## Source records
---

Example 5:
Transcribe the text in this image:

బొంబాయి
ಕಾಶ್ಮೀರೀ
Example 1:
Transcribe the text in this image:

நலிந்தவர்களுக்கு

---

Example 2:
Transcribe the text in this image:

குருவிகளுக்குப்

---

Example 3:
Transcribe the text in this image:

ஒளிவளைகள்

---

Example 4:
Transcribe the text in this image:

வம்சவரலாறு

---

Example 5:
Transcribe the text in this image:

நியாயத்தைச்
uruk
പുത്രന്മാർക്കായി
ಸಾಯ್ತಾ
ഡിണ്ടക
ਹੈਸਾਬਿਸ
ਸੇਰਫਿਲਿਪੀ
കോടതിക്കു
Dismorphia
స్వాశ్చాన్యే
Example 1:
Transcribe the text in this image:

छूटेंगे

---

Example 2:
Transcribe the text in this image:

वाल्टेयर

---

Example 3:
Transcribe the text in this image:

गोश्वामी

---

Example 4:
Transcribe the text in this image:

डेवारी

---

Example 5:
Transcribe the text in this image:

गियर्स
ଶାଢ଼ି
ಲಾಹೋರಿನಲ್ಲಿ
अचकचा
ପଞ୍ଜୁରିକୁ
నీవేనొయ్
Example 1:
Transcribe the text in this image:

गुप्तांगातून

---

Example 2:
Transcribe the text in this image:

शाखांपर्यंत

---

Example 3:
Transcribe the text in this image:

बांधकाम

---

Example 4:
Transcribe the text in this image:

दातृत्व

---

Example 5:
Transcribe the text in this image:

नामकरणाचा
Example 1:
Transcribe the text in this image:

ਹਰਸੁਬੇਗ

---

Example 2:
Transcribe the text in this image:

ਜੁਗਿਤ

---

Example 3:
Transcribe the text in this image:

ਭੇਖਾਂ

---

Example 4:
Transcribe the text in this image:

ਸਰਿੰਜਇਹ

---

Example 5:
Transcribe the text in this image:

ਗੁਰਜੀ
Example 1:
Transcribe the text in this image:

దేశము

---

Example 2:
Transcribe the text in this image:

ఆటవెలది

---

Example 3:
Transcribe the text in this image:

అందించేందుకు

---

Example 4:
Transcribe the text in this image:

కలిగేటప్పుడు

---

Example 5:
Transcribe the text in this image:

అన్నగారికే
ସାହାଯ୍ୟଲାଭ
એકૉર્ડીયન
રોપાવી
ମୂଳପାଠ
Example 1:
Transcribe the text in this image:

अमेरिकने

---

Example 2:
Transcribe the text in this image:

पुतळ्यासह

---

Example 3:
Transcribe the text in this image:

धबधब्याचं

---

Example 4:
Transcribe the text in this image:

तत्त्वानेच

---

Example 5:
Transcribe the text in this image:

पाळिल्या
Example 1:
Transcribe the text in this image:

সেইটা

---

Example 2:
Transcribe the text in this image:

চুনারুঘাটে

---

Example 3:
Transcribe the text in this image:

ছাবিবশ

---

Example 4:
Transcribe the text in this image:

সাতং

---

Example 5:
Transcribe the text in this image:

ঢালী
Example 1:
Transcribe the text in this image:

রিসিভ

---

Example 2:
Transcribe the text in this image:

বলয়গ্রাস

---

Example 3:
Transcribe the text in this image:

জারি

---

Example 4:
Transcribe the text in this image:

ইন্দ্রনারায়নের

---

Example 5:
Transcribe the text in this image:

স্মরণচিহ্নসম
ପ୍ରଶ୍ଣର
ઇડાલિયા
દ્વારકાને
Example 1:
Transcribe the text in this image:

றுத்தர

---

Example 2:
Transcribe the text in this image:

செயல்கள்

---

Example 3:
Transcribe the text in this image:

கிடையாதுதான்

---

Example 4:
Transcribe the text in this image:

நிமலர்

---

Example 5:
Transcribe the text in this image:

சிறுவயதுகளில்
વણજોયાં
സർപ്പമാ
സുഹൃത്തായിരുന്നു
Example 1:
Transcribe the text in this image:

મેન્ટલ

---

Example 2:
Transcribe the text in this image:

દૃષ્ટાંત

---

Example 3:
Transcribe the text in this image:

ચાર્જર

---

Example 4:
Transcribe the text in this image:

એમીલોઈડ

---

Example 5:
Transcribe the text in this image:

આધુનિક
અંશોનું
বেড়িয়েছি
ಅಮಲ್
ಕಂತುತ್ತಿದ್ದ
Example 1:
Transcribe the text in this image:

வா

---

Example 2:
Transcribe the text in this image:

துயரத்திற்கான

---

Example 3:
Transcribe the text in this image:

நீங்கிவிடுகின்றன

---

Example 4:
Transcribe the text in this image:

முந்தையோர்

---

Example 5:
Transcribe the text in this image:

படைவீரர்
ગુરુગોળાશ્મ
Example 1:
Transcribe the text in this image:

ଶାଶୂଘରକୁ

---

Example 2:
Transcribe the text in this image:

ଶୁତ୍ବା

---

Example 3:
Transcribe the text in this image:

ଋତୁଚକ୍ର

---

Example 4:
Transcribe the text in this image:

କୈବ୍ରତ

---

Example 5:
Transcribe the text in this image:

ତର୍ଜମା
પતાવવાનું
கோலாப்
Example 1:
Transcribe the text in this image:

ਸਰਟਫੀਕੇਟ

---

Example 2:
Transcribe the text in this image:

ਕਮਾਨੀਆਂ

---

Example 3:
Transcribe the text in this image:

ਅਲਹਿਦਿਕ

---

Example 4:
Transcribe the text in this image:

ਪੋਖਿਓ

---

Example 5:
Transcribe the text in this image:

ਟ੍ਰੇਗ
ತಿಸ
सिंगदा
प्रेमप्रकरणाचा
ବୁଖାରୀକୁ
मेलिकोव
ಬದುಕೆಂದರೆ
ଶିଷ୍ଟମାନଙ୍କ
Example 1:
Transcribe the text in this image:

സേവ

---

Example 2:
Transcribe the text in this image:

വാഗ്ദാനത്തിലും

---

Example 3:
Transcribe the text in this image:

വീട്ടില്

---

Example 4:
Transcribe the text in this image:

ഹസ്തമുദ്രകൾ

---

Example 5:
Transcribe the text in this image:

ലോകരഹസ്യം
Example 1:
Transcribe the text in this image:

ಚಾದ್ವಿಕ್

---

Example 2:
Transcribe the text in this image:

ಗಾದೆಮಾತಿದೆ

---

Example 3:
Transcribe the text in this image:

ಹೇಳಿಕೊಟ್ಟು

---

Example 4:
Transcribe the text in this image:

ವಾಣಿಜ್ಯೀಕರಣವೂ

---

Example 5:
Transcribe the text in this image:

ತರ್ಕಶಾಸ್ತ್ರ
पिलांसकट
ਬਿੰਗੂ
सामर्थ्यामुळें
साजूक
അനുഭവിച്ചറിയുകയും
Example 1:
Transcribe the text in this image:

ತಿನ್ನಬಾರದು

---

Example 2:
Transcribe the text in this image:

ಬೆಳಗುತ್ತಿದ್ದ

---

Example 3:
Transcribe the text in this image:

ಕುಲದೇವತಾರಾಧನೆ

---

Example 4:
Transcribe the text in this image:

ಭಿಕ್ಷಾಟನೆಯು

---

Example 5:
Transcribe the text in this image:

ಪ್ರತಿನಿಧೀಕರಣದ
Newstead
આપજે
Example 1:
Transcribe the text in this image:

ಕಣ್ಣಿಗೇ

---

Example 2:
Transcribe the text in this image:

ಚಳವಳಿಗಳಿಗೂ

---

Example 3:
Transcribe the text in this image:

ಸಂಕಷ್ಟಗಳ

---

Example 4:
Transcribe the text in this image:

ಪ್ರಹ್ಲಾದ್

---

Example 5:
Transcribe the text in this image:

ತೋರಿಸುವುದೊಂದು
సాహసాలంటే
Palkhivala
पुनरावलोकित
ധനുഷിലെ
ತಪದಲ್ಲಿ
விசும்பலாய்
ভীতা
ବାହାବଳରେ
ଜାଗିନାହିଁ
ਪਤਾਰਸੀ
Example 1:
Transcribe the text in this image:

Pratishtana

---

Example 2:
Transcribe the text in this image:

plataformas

## The task
Return the data in full, with each line kept exactly as it is.

## Finished exercise
---

Example 5:
Transcribe the text in this image:

బొంబాయి
ಕಾಶ್ಮೀರೀ
Example 1:
Transcribe the text in this image:

நலிந்தவர்களுக்கு

---

Example 2:
Transcribe the text in this image:

குருவிகளுக்குப்

---

Example 3:
Transcribe the text in this image:

ஒளிவளைகள்

---

Example 4:
Transcribe the text in this image:

வம்சவரலாறு

---

Example 5:
Transcribe the text in this image:

நியாயத்தைச்
uruk
പുത്രന്മാർക്കായി
ಸಾಯ್ತಾ
ഡിണ്ടക
ਹੈਸਾਬਿਸ
ਸੇਰਫਿਲਿਪੀ
കോടതിക്കു
Dismorphia
స్వాశ్చాన్యే
Example 1:
Transcribe the text in this image:

छूटेंगे

---

Example 2:
Transcribe the text in this image:

वाल्टेयर

---

Example 3:
Transcribe the text in this image:

गोश्वामी

---

Example 4:
Transcribe the text in this image:

डेवारी

---

Example 5:
Transcribe the text in this image:

गियर्स
ଶାଢ଼ି
ಲಾಹೋರಿನಲ್ಲಿ
अचकचा
ପଞ୍ଜୁରିକୁ
నీవేనొయ్
Example 1:
Transcribe the text in this image:

गुप्तांगातून

---

Example 2:
Transcribe the text in this image:

शाखांपर्यंत

---

Example 3:
Transcribe the text in this image:

बांधकाम

---

Example 4:
Transcribe the text in this image:

दातृत्व

---

Example 5:
Transcribe the text in this image:

नामकरणाचा
Example 1:
Transcribe the text in this image:

ਹਰਸੁਬੇਗ

---

Example 2:
Transcribe the text in this image:

ਜੁਗਿਤ

---

Example 3:
Transcribe the text in this image:

ਭੇਖਾਂ

---

Example 4:
Transcribe the text in this image:

ਸਰਿੰਜਇਹ

---

Example 5:
Transcribe the text in this image:

ਗੁਰਜੀ
Example 1:
Transcribe the text in this image:

దేశము

---

Example 2:
Transcribe the text in this image:

ఆటవెలది

---

Example 3:
Transcribe the text in this image:

అందించేందుకు

---

Example 4:
Transcribe the text in this image:

కలిగేటప్పుడు

---

Example 5:
Transcribe the text in this image:

అన్నగారికే
ସାହାଯ୍ୟଲାଭ
એકૉર્ડીયન
રોપાવી
ମୂଳପାଠ
Example 1:
Transcribe the text in this image:

अमेरिकने

---

Example 2:
Transcribe the text in this image:

पुतळ्यासह

---

Example 3:
Transcribe the text in this image:

धबधब्याचं

---

Example 4:
Transcribe the text in this image:

तत्त्वानेच

---

Example 5:
Transcribe the text in this image:

पाळिल्या
Example 1:
Transcribe the text in this image:

সেইটা

---

Example 2:
Transcribe the text in this image:

চুনারুঘাটে

---

Example 3:
Transcribe the text in this image:

ছাবিবশ

---

Example 4:
Transcribe the text in this image:

সাতং

---

Example 5:
Transcribe the text in this image:

ঢালী
Example 1:
Transcribe the text in this image:

রিসিভ

---

Example 2:
Transcribe the text in this image:

বলয়গ্রাস

---

Example 3:
Transcribe the text in this image:

জারি

---

Example 4:
Transcribe the text in this image:

ইন্দ্রনারায়নের

---

Example 5:
Transcribe the text in this image:

স্মরণচিহ্নসম
ପ୍ରଶ୍ଣର
ઇડાલિયા
દ્વારકાને
Example 1:
Transcribe the text in this image:

றுத்தர

---

Example 2:
Transcribe the text in this image:

செயல்கள்

---

Example 3:
Transcribe the text in this image:

கிடையாதுதான்

---

Example 4:
Transcribe the text in this image:

நிமலர்

---

Example 5:
Transcribe the text in this image:

சிறுவயதுகளில்
વણજોયાં
സർപ്പമാ
സുഹൃത്തായിരുന്നു
Example 1:
Transcribe the text in this image:

મેન્ટલ

---

Example 2:
Transcribe the text in this image:

દૃષ્ટાંત

---

Example 3:
Transcribe the text in this image:

ચાર્જર

---

Example 4:
Transcribe the text in this image:

એમીલોઈડ

---

Example 5:
Transcribe the text in this image:

આધુનિક
અંશોનું
বেড়িয়েছি
ಅಮಲ್
ಕಂತುತ್ತಿದ್ದ
Example 1:
Transcribe the text in this image:

வா

---

Example 2:
Transcribe the text in this image:

துயரத்திற்கான

---

Example 3:
Transcribe the text in this image:

நீங்கிவிடுகின்றன

---

Example 4:
Transcribe the text in this image:

முந்தையோர்

---

Example 5:
Transcribe the text in this image:

படைவீரர்
ગુરુગોળાશ્મ
Example 1:
Transcribe the text in this image:

ଶାଶୂଘରକୁ

---

Example 2:
Transcribe the text in this image:

ଶୁତ୍ବା

---

Example 3:
Transcribe the text in this image:

ଋତୁଚକ୍ର

---

Example 4:
Transcribe the text in this image:

କୈବ୍ରତ

---

Example 5:
Transcribe the text in this image:

ତର୍ଜମା
પતાવવાનું
கோலாப்
Example 1:
Transcribe the text in this image:

ਸਰਟਫੀਕੇਟ

---

Example 2:
Transcribe the text in this image:

ਕਮਾਨੀਆਂ

---

Example 3:
Transcribe the text in this image:

ਅਲਹਿਦਿਕ

---

Example 4:
Transcribe the text in this image:

ਪੋਖਿਓ

---

Example 5:
Transcribe the text in this image:

ਟ੍ਰੇਗ
ತಿಸ
सिंगदा
प्रेमप्रकरणाचा
ବୁଖାରୀକୁ
मेलिकोव
ಬದುಕೆಂದರೆ
ଶିଷ୍ଟମାନଙ୍କ
Example 1:
Transcribe the text in this image:

സേവ

---

Example 2:
Transcribe the text in this image:

വാഗ്ദാനത്തിലും

---

Example 3:
Transcribe the text in this image:

വീട്ടില്

---

Example 4:
Transcribe the text in this image:

ഹസ്തമുദ്രകൾ

---

Example 5:
Transcribe the text in this image:

ലോകരഹസ്യം
Example 1:
Transcribe the text in this image:

ಚಾದ್ವಿಕ್

---

Example 2:
Transcribe the text in this image:

ಗಾದೆಮಾತಿದೆ

---

Example 3:
Transcribe the text in this image:

ಹೇಳಿಕೊಟ್ಟು

---

Example 4:
Transcribe the text in this image:

ವಾಣಿಜ್ಯೀಕರಣವೂ

---

Example 5:
Transcribe the text in this image:

ತರ್ಕಶಾಸ್ತ್ರ
पिलांसकट
ਬਿੰਗੂ
सामर्थ्यामुळें
साजूक
അനുഭവിച്ചറിയുകയും
Example 1:
Transcribe the text in this image:

ತಿನ್ನಬಾರದು

---

Example 2:
Transcribe the text in this image:

ಬೆಳಗುತ್ತಿದ್ದ

---

Example 3:
Transcribe the text in this image:

ಕುಲದೇವತಾರಾಧನೆ

---

Example 4:
Transcribe the text in this image:

ಭಿಕ್ಷಾಟನೆಯು

---

Example 5:
Transcribe the text in this image:

ಪ್ರತಿನಿಧೀಕರಣದ
Newstead
આપજે
Example 1:
Transcribe the text in this image:

ಕಣ್ಣಿಗೇ

---

Example 2:
Transcribe the text in this image:

ಚಳವಳಿಗಳಿಗೂ

---

Example 3:
Transcribe the text in this image:

ಸಂಕಷ್ಟಗಳ

---

Example 4:
Transcribe the text in this image:

ಪ್ರಹ್ಲಾದ್

---

Example 5:
Transcribe the text in this image:

ತೋರಿಸುವುದೊಂದು
సాహసాలంటే
Palkhivala
पुनरावलोकित
ധനുഷിലെ
ತಪದಲ್ಲಿ
விசும்பலாய்
ভীতা
ବାହାବଳରେ
ଜାଗିନାହିଁ
ਪਤਾਰਸੀ
Example 1:
Transcribe the text in this image:

Pratishtana

---

Example 2:
Transcribe the text in this image:

plataformas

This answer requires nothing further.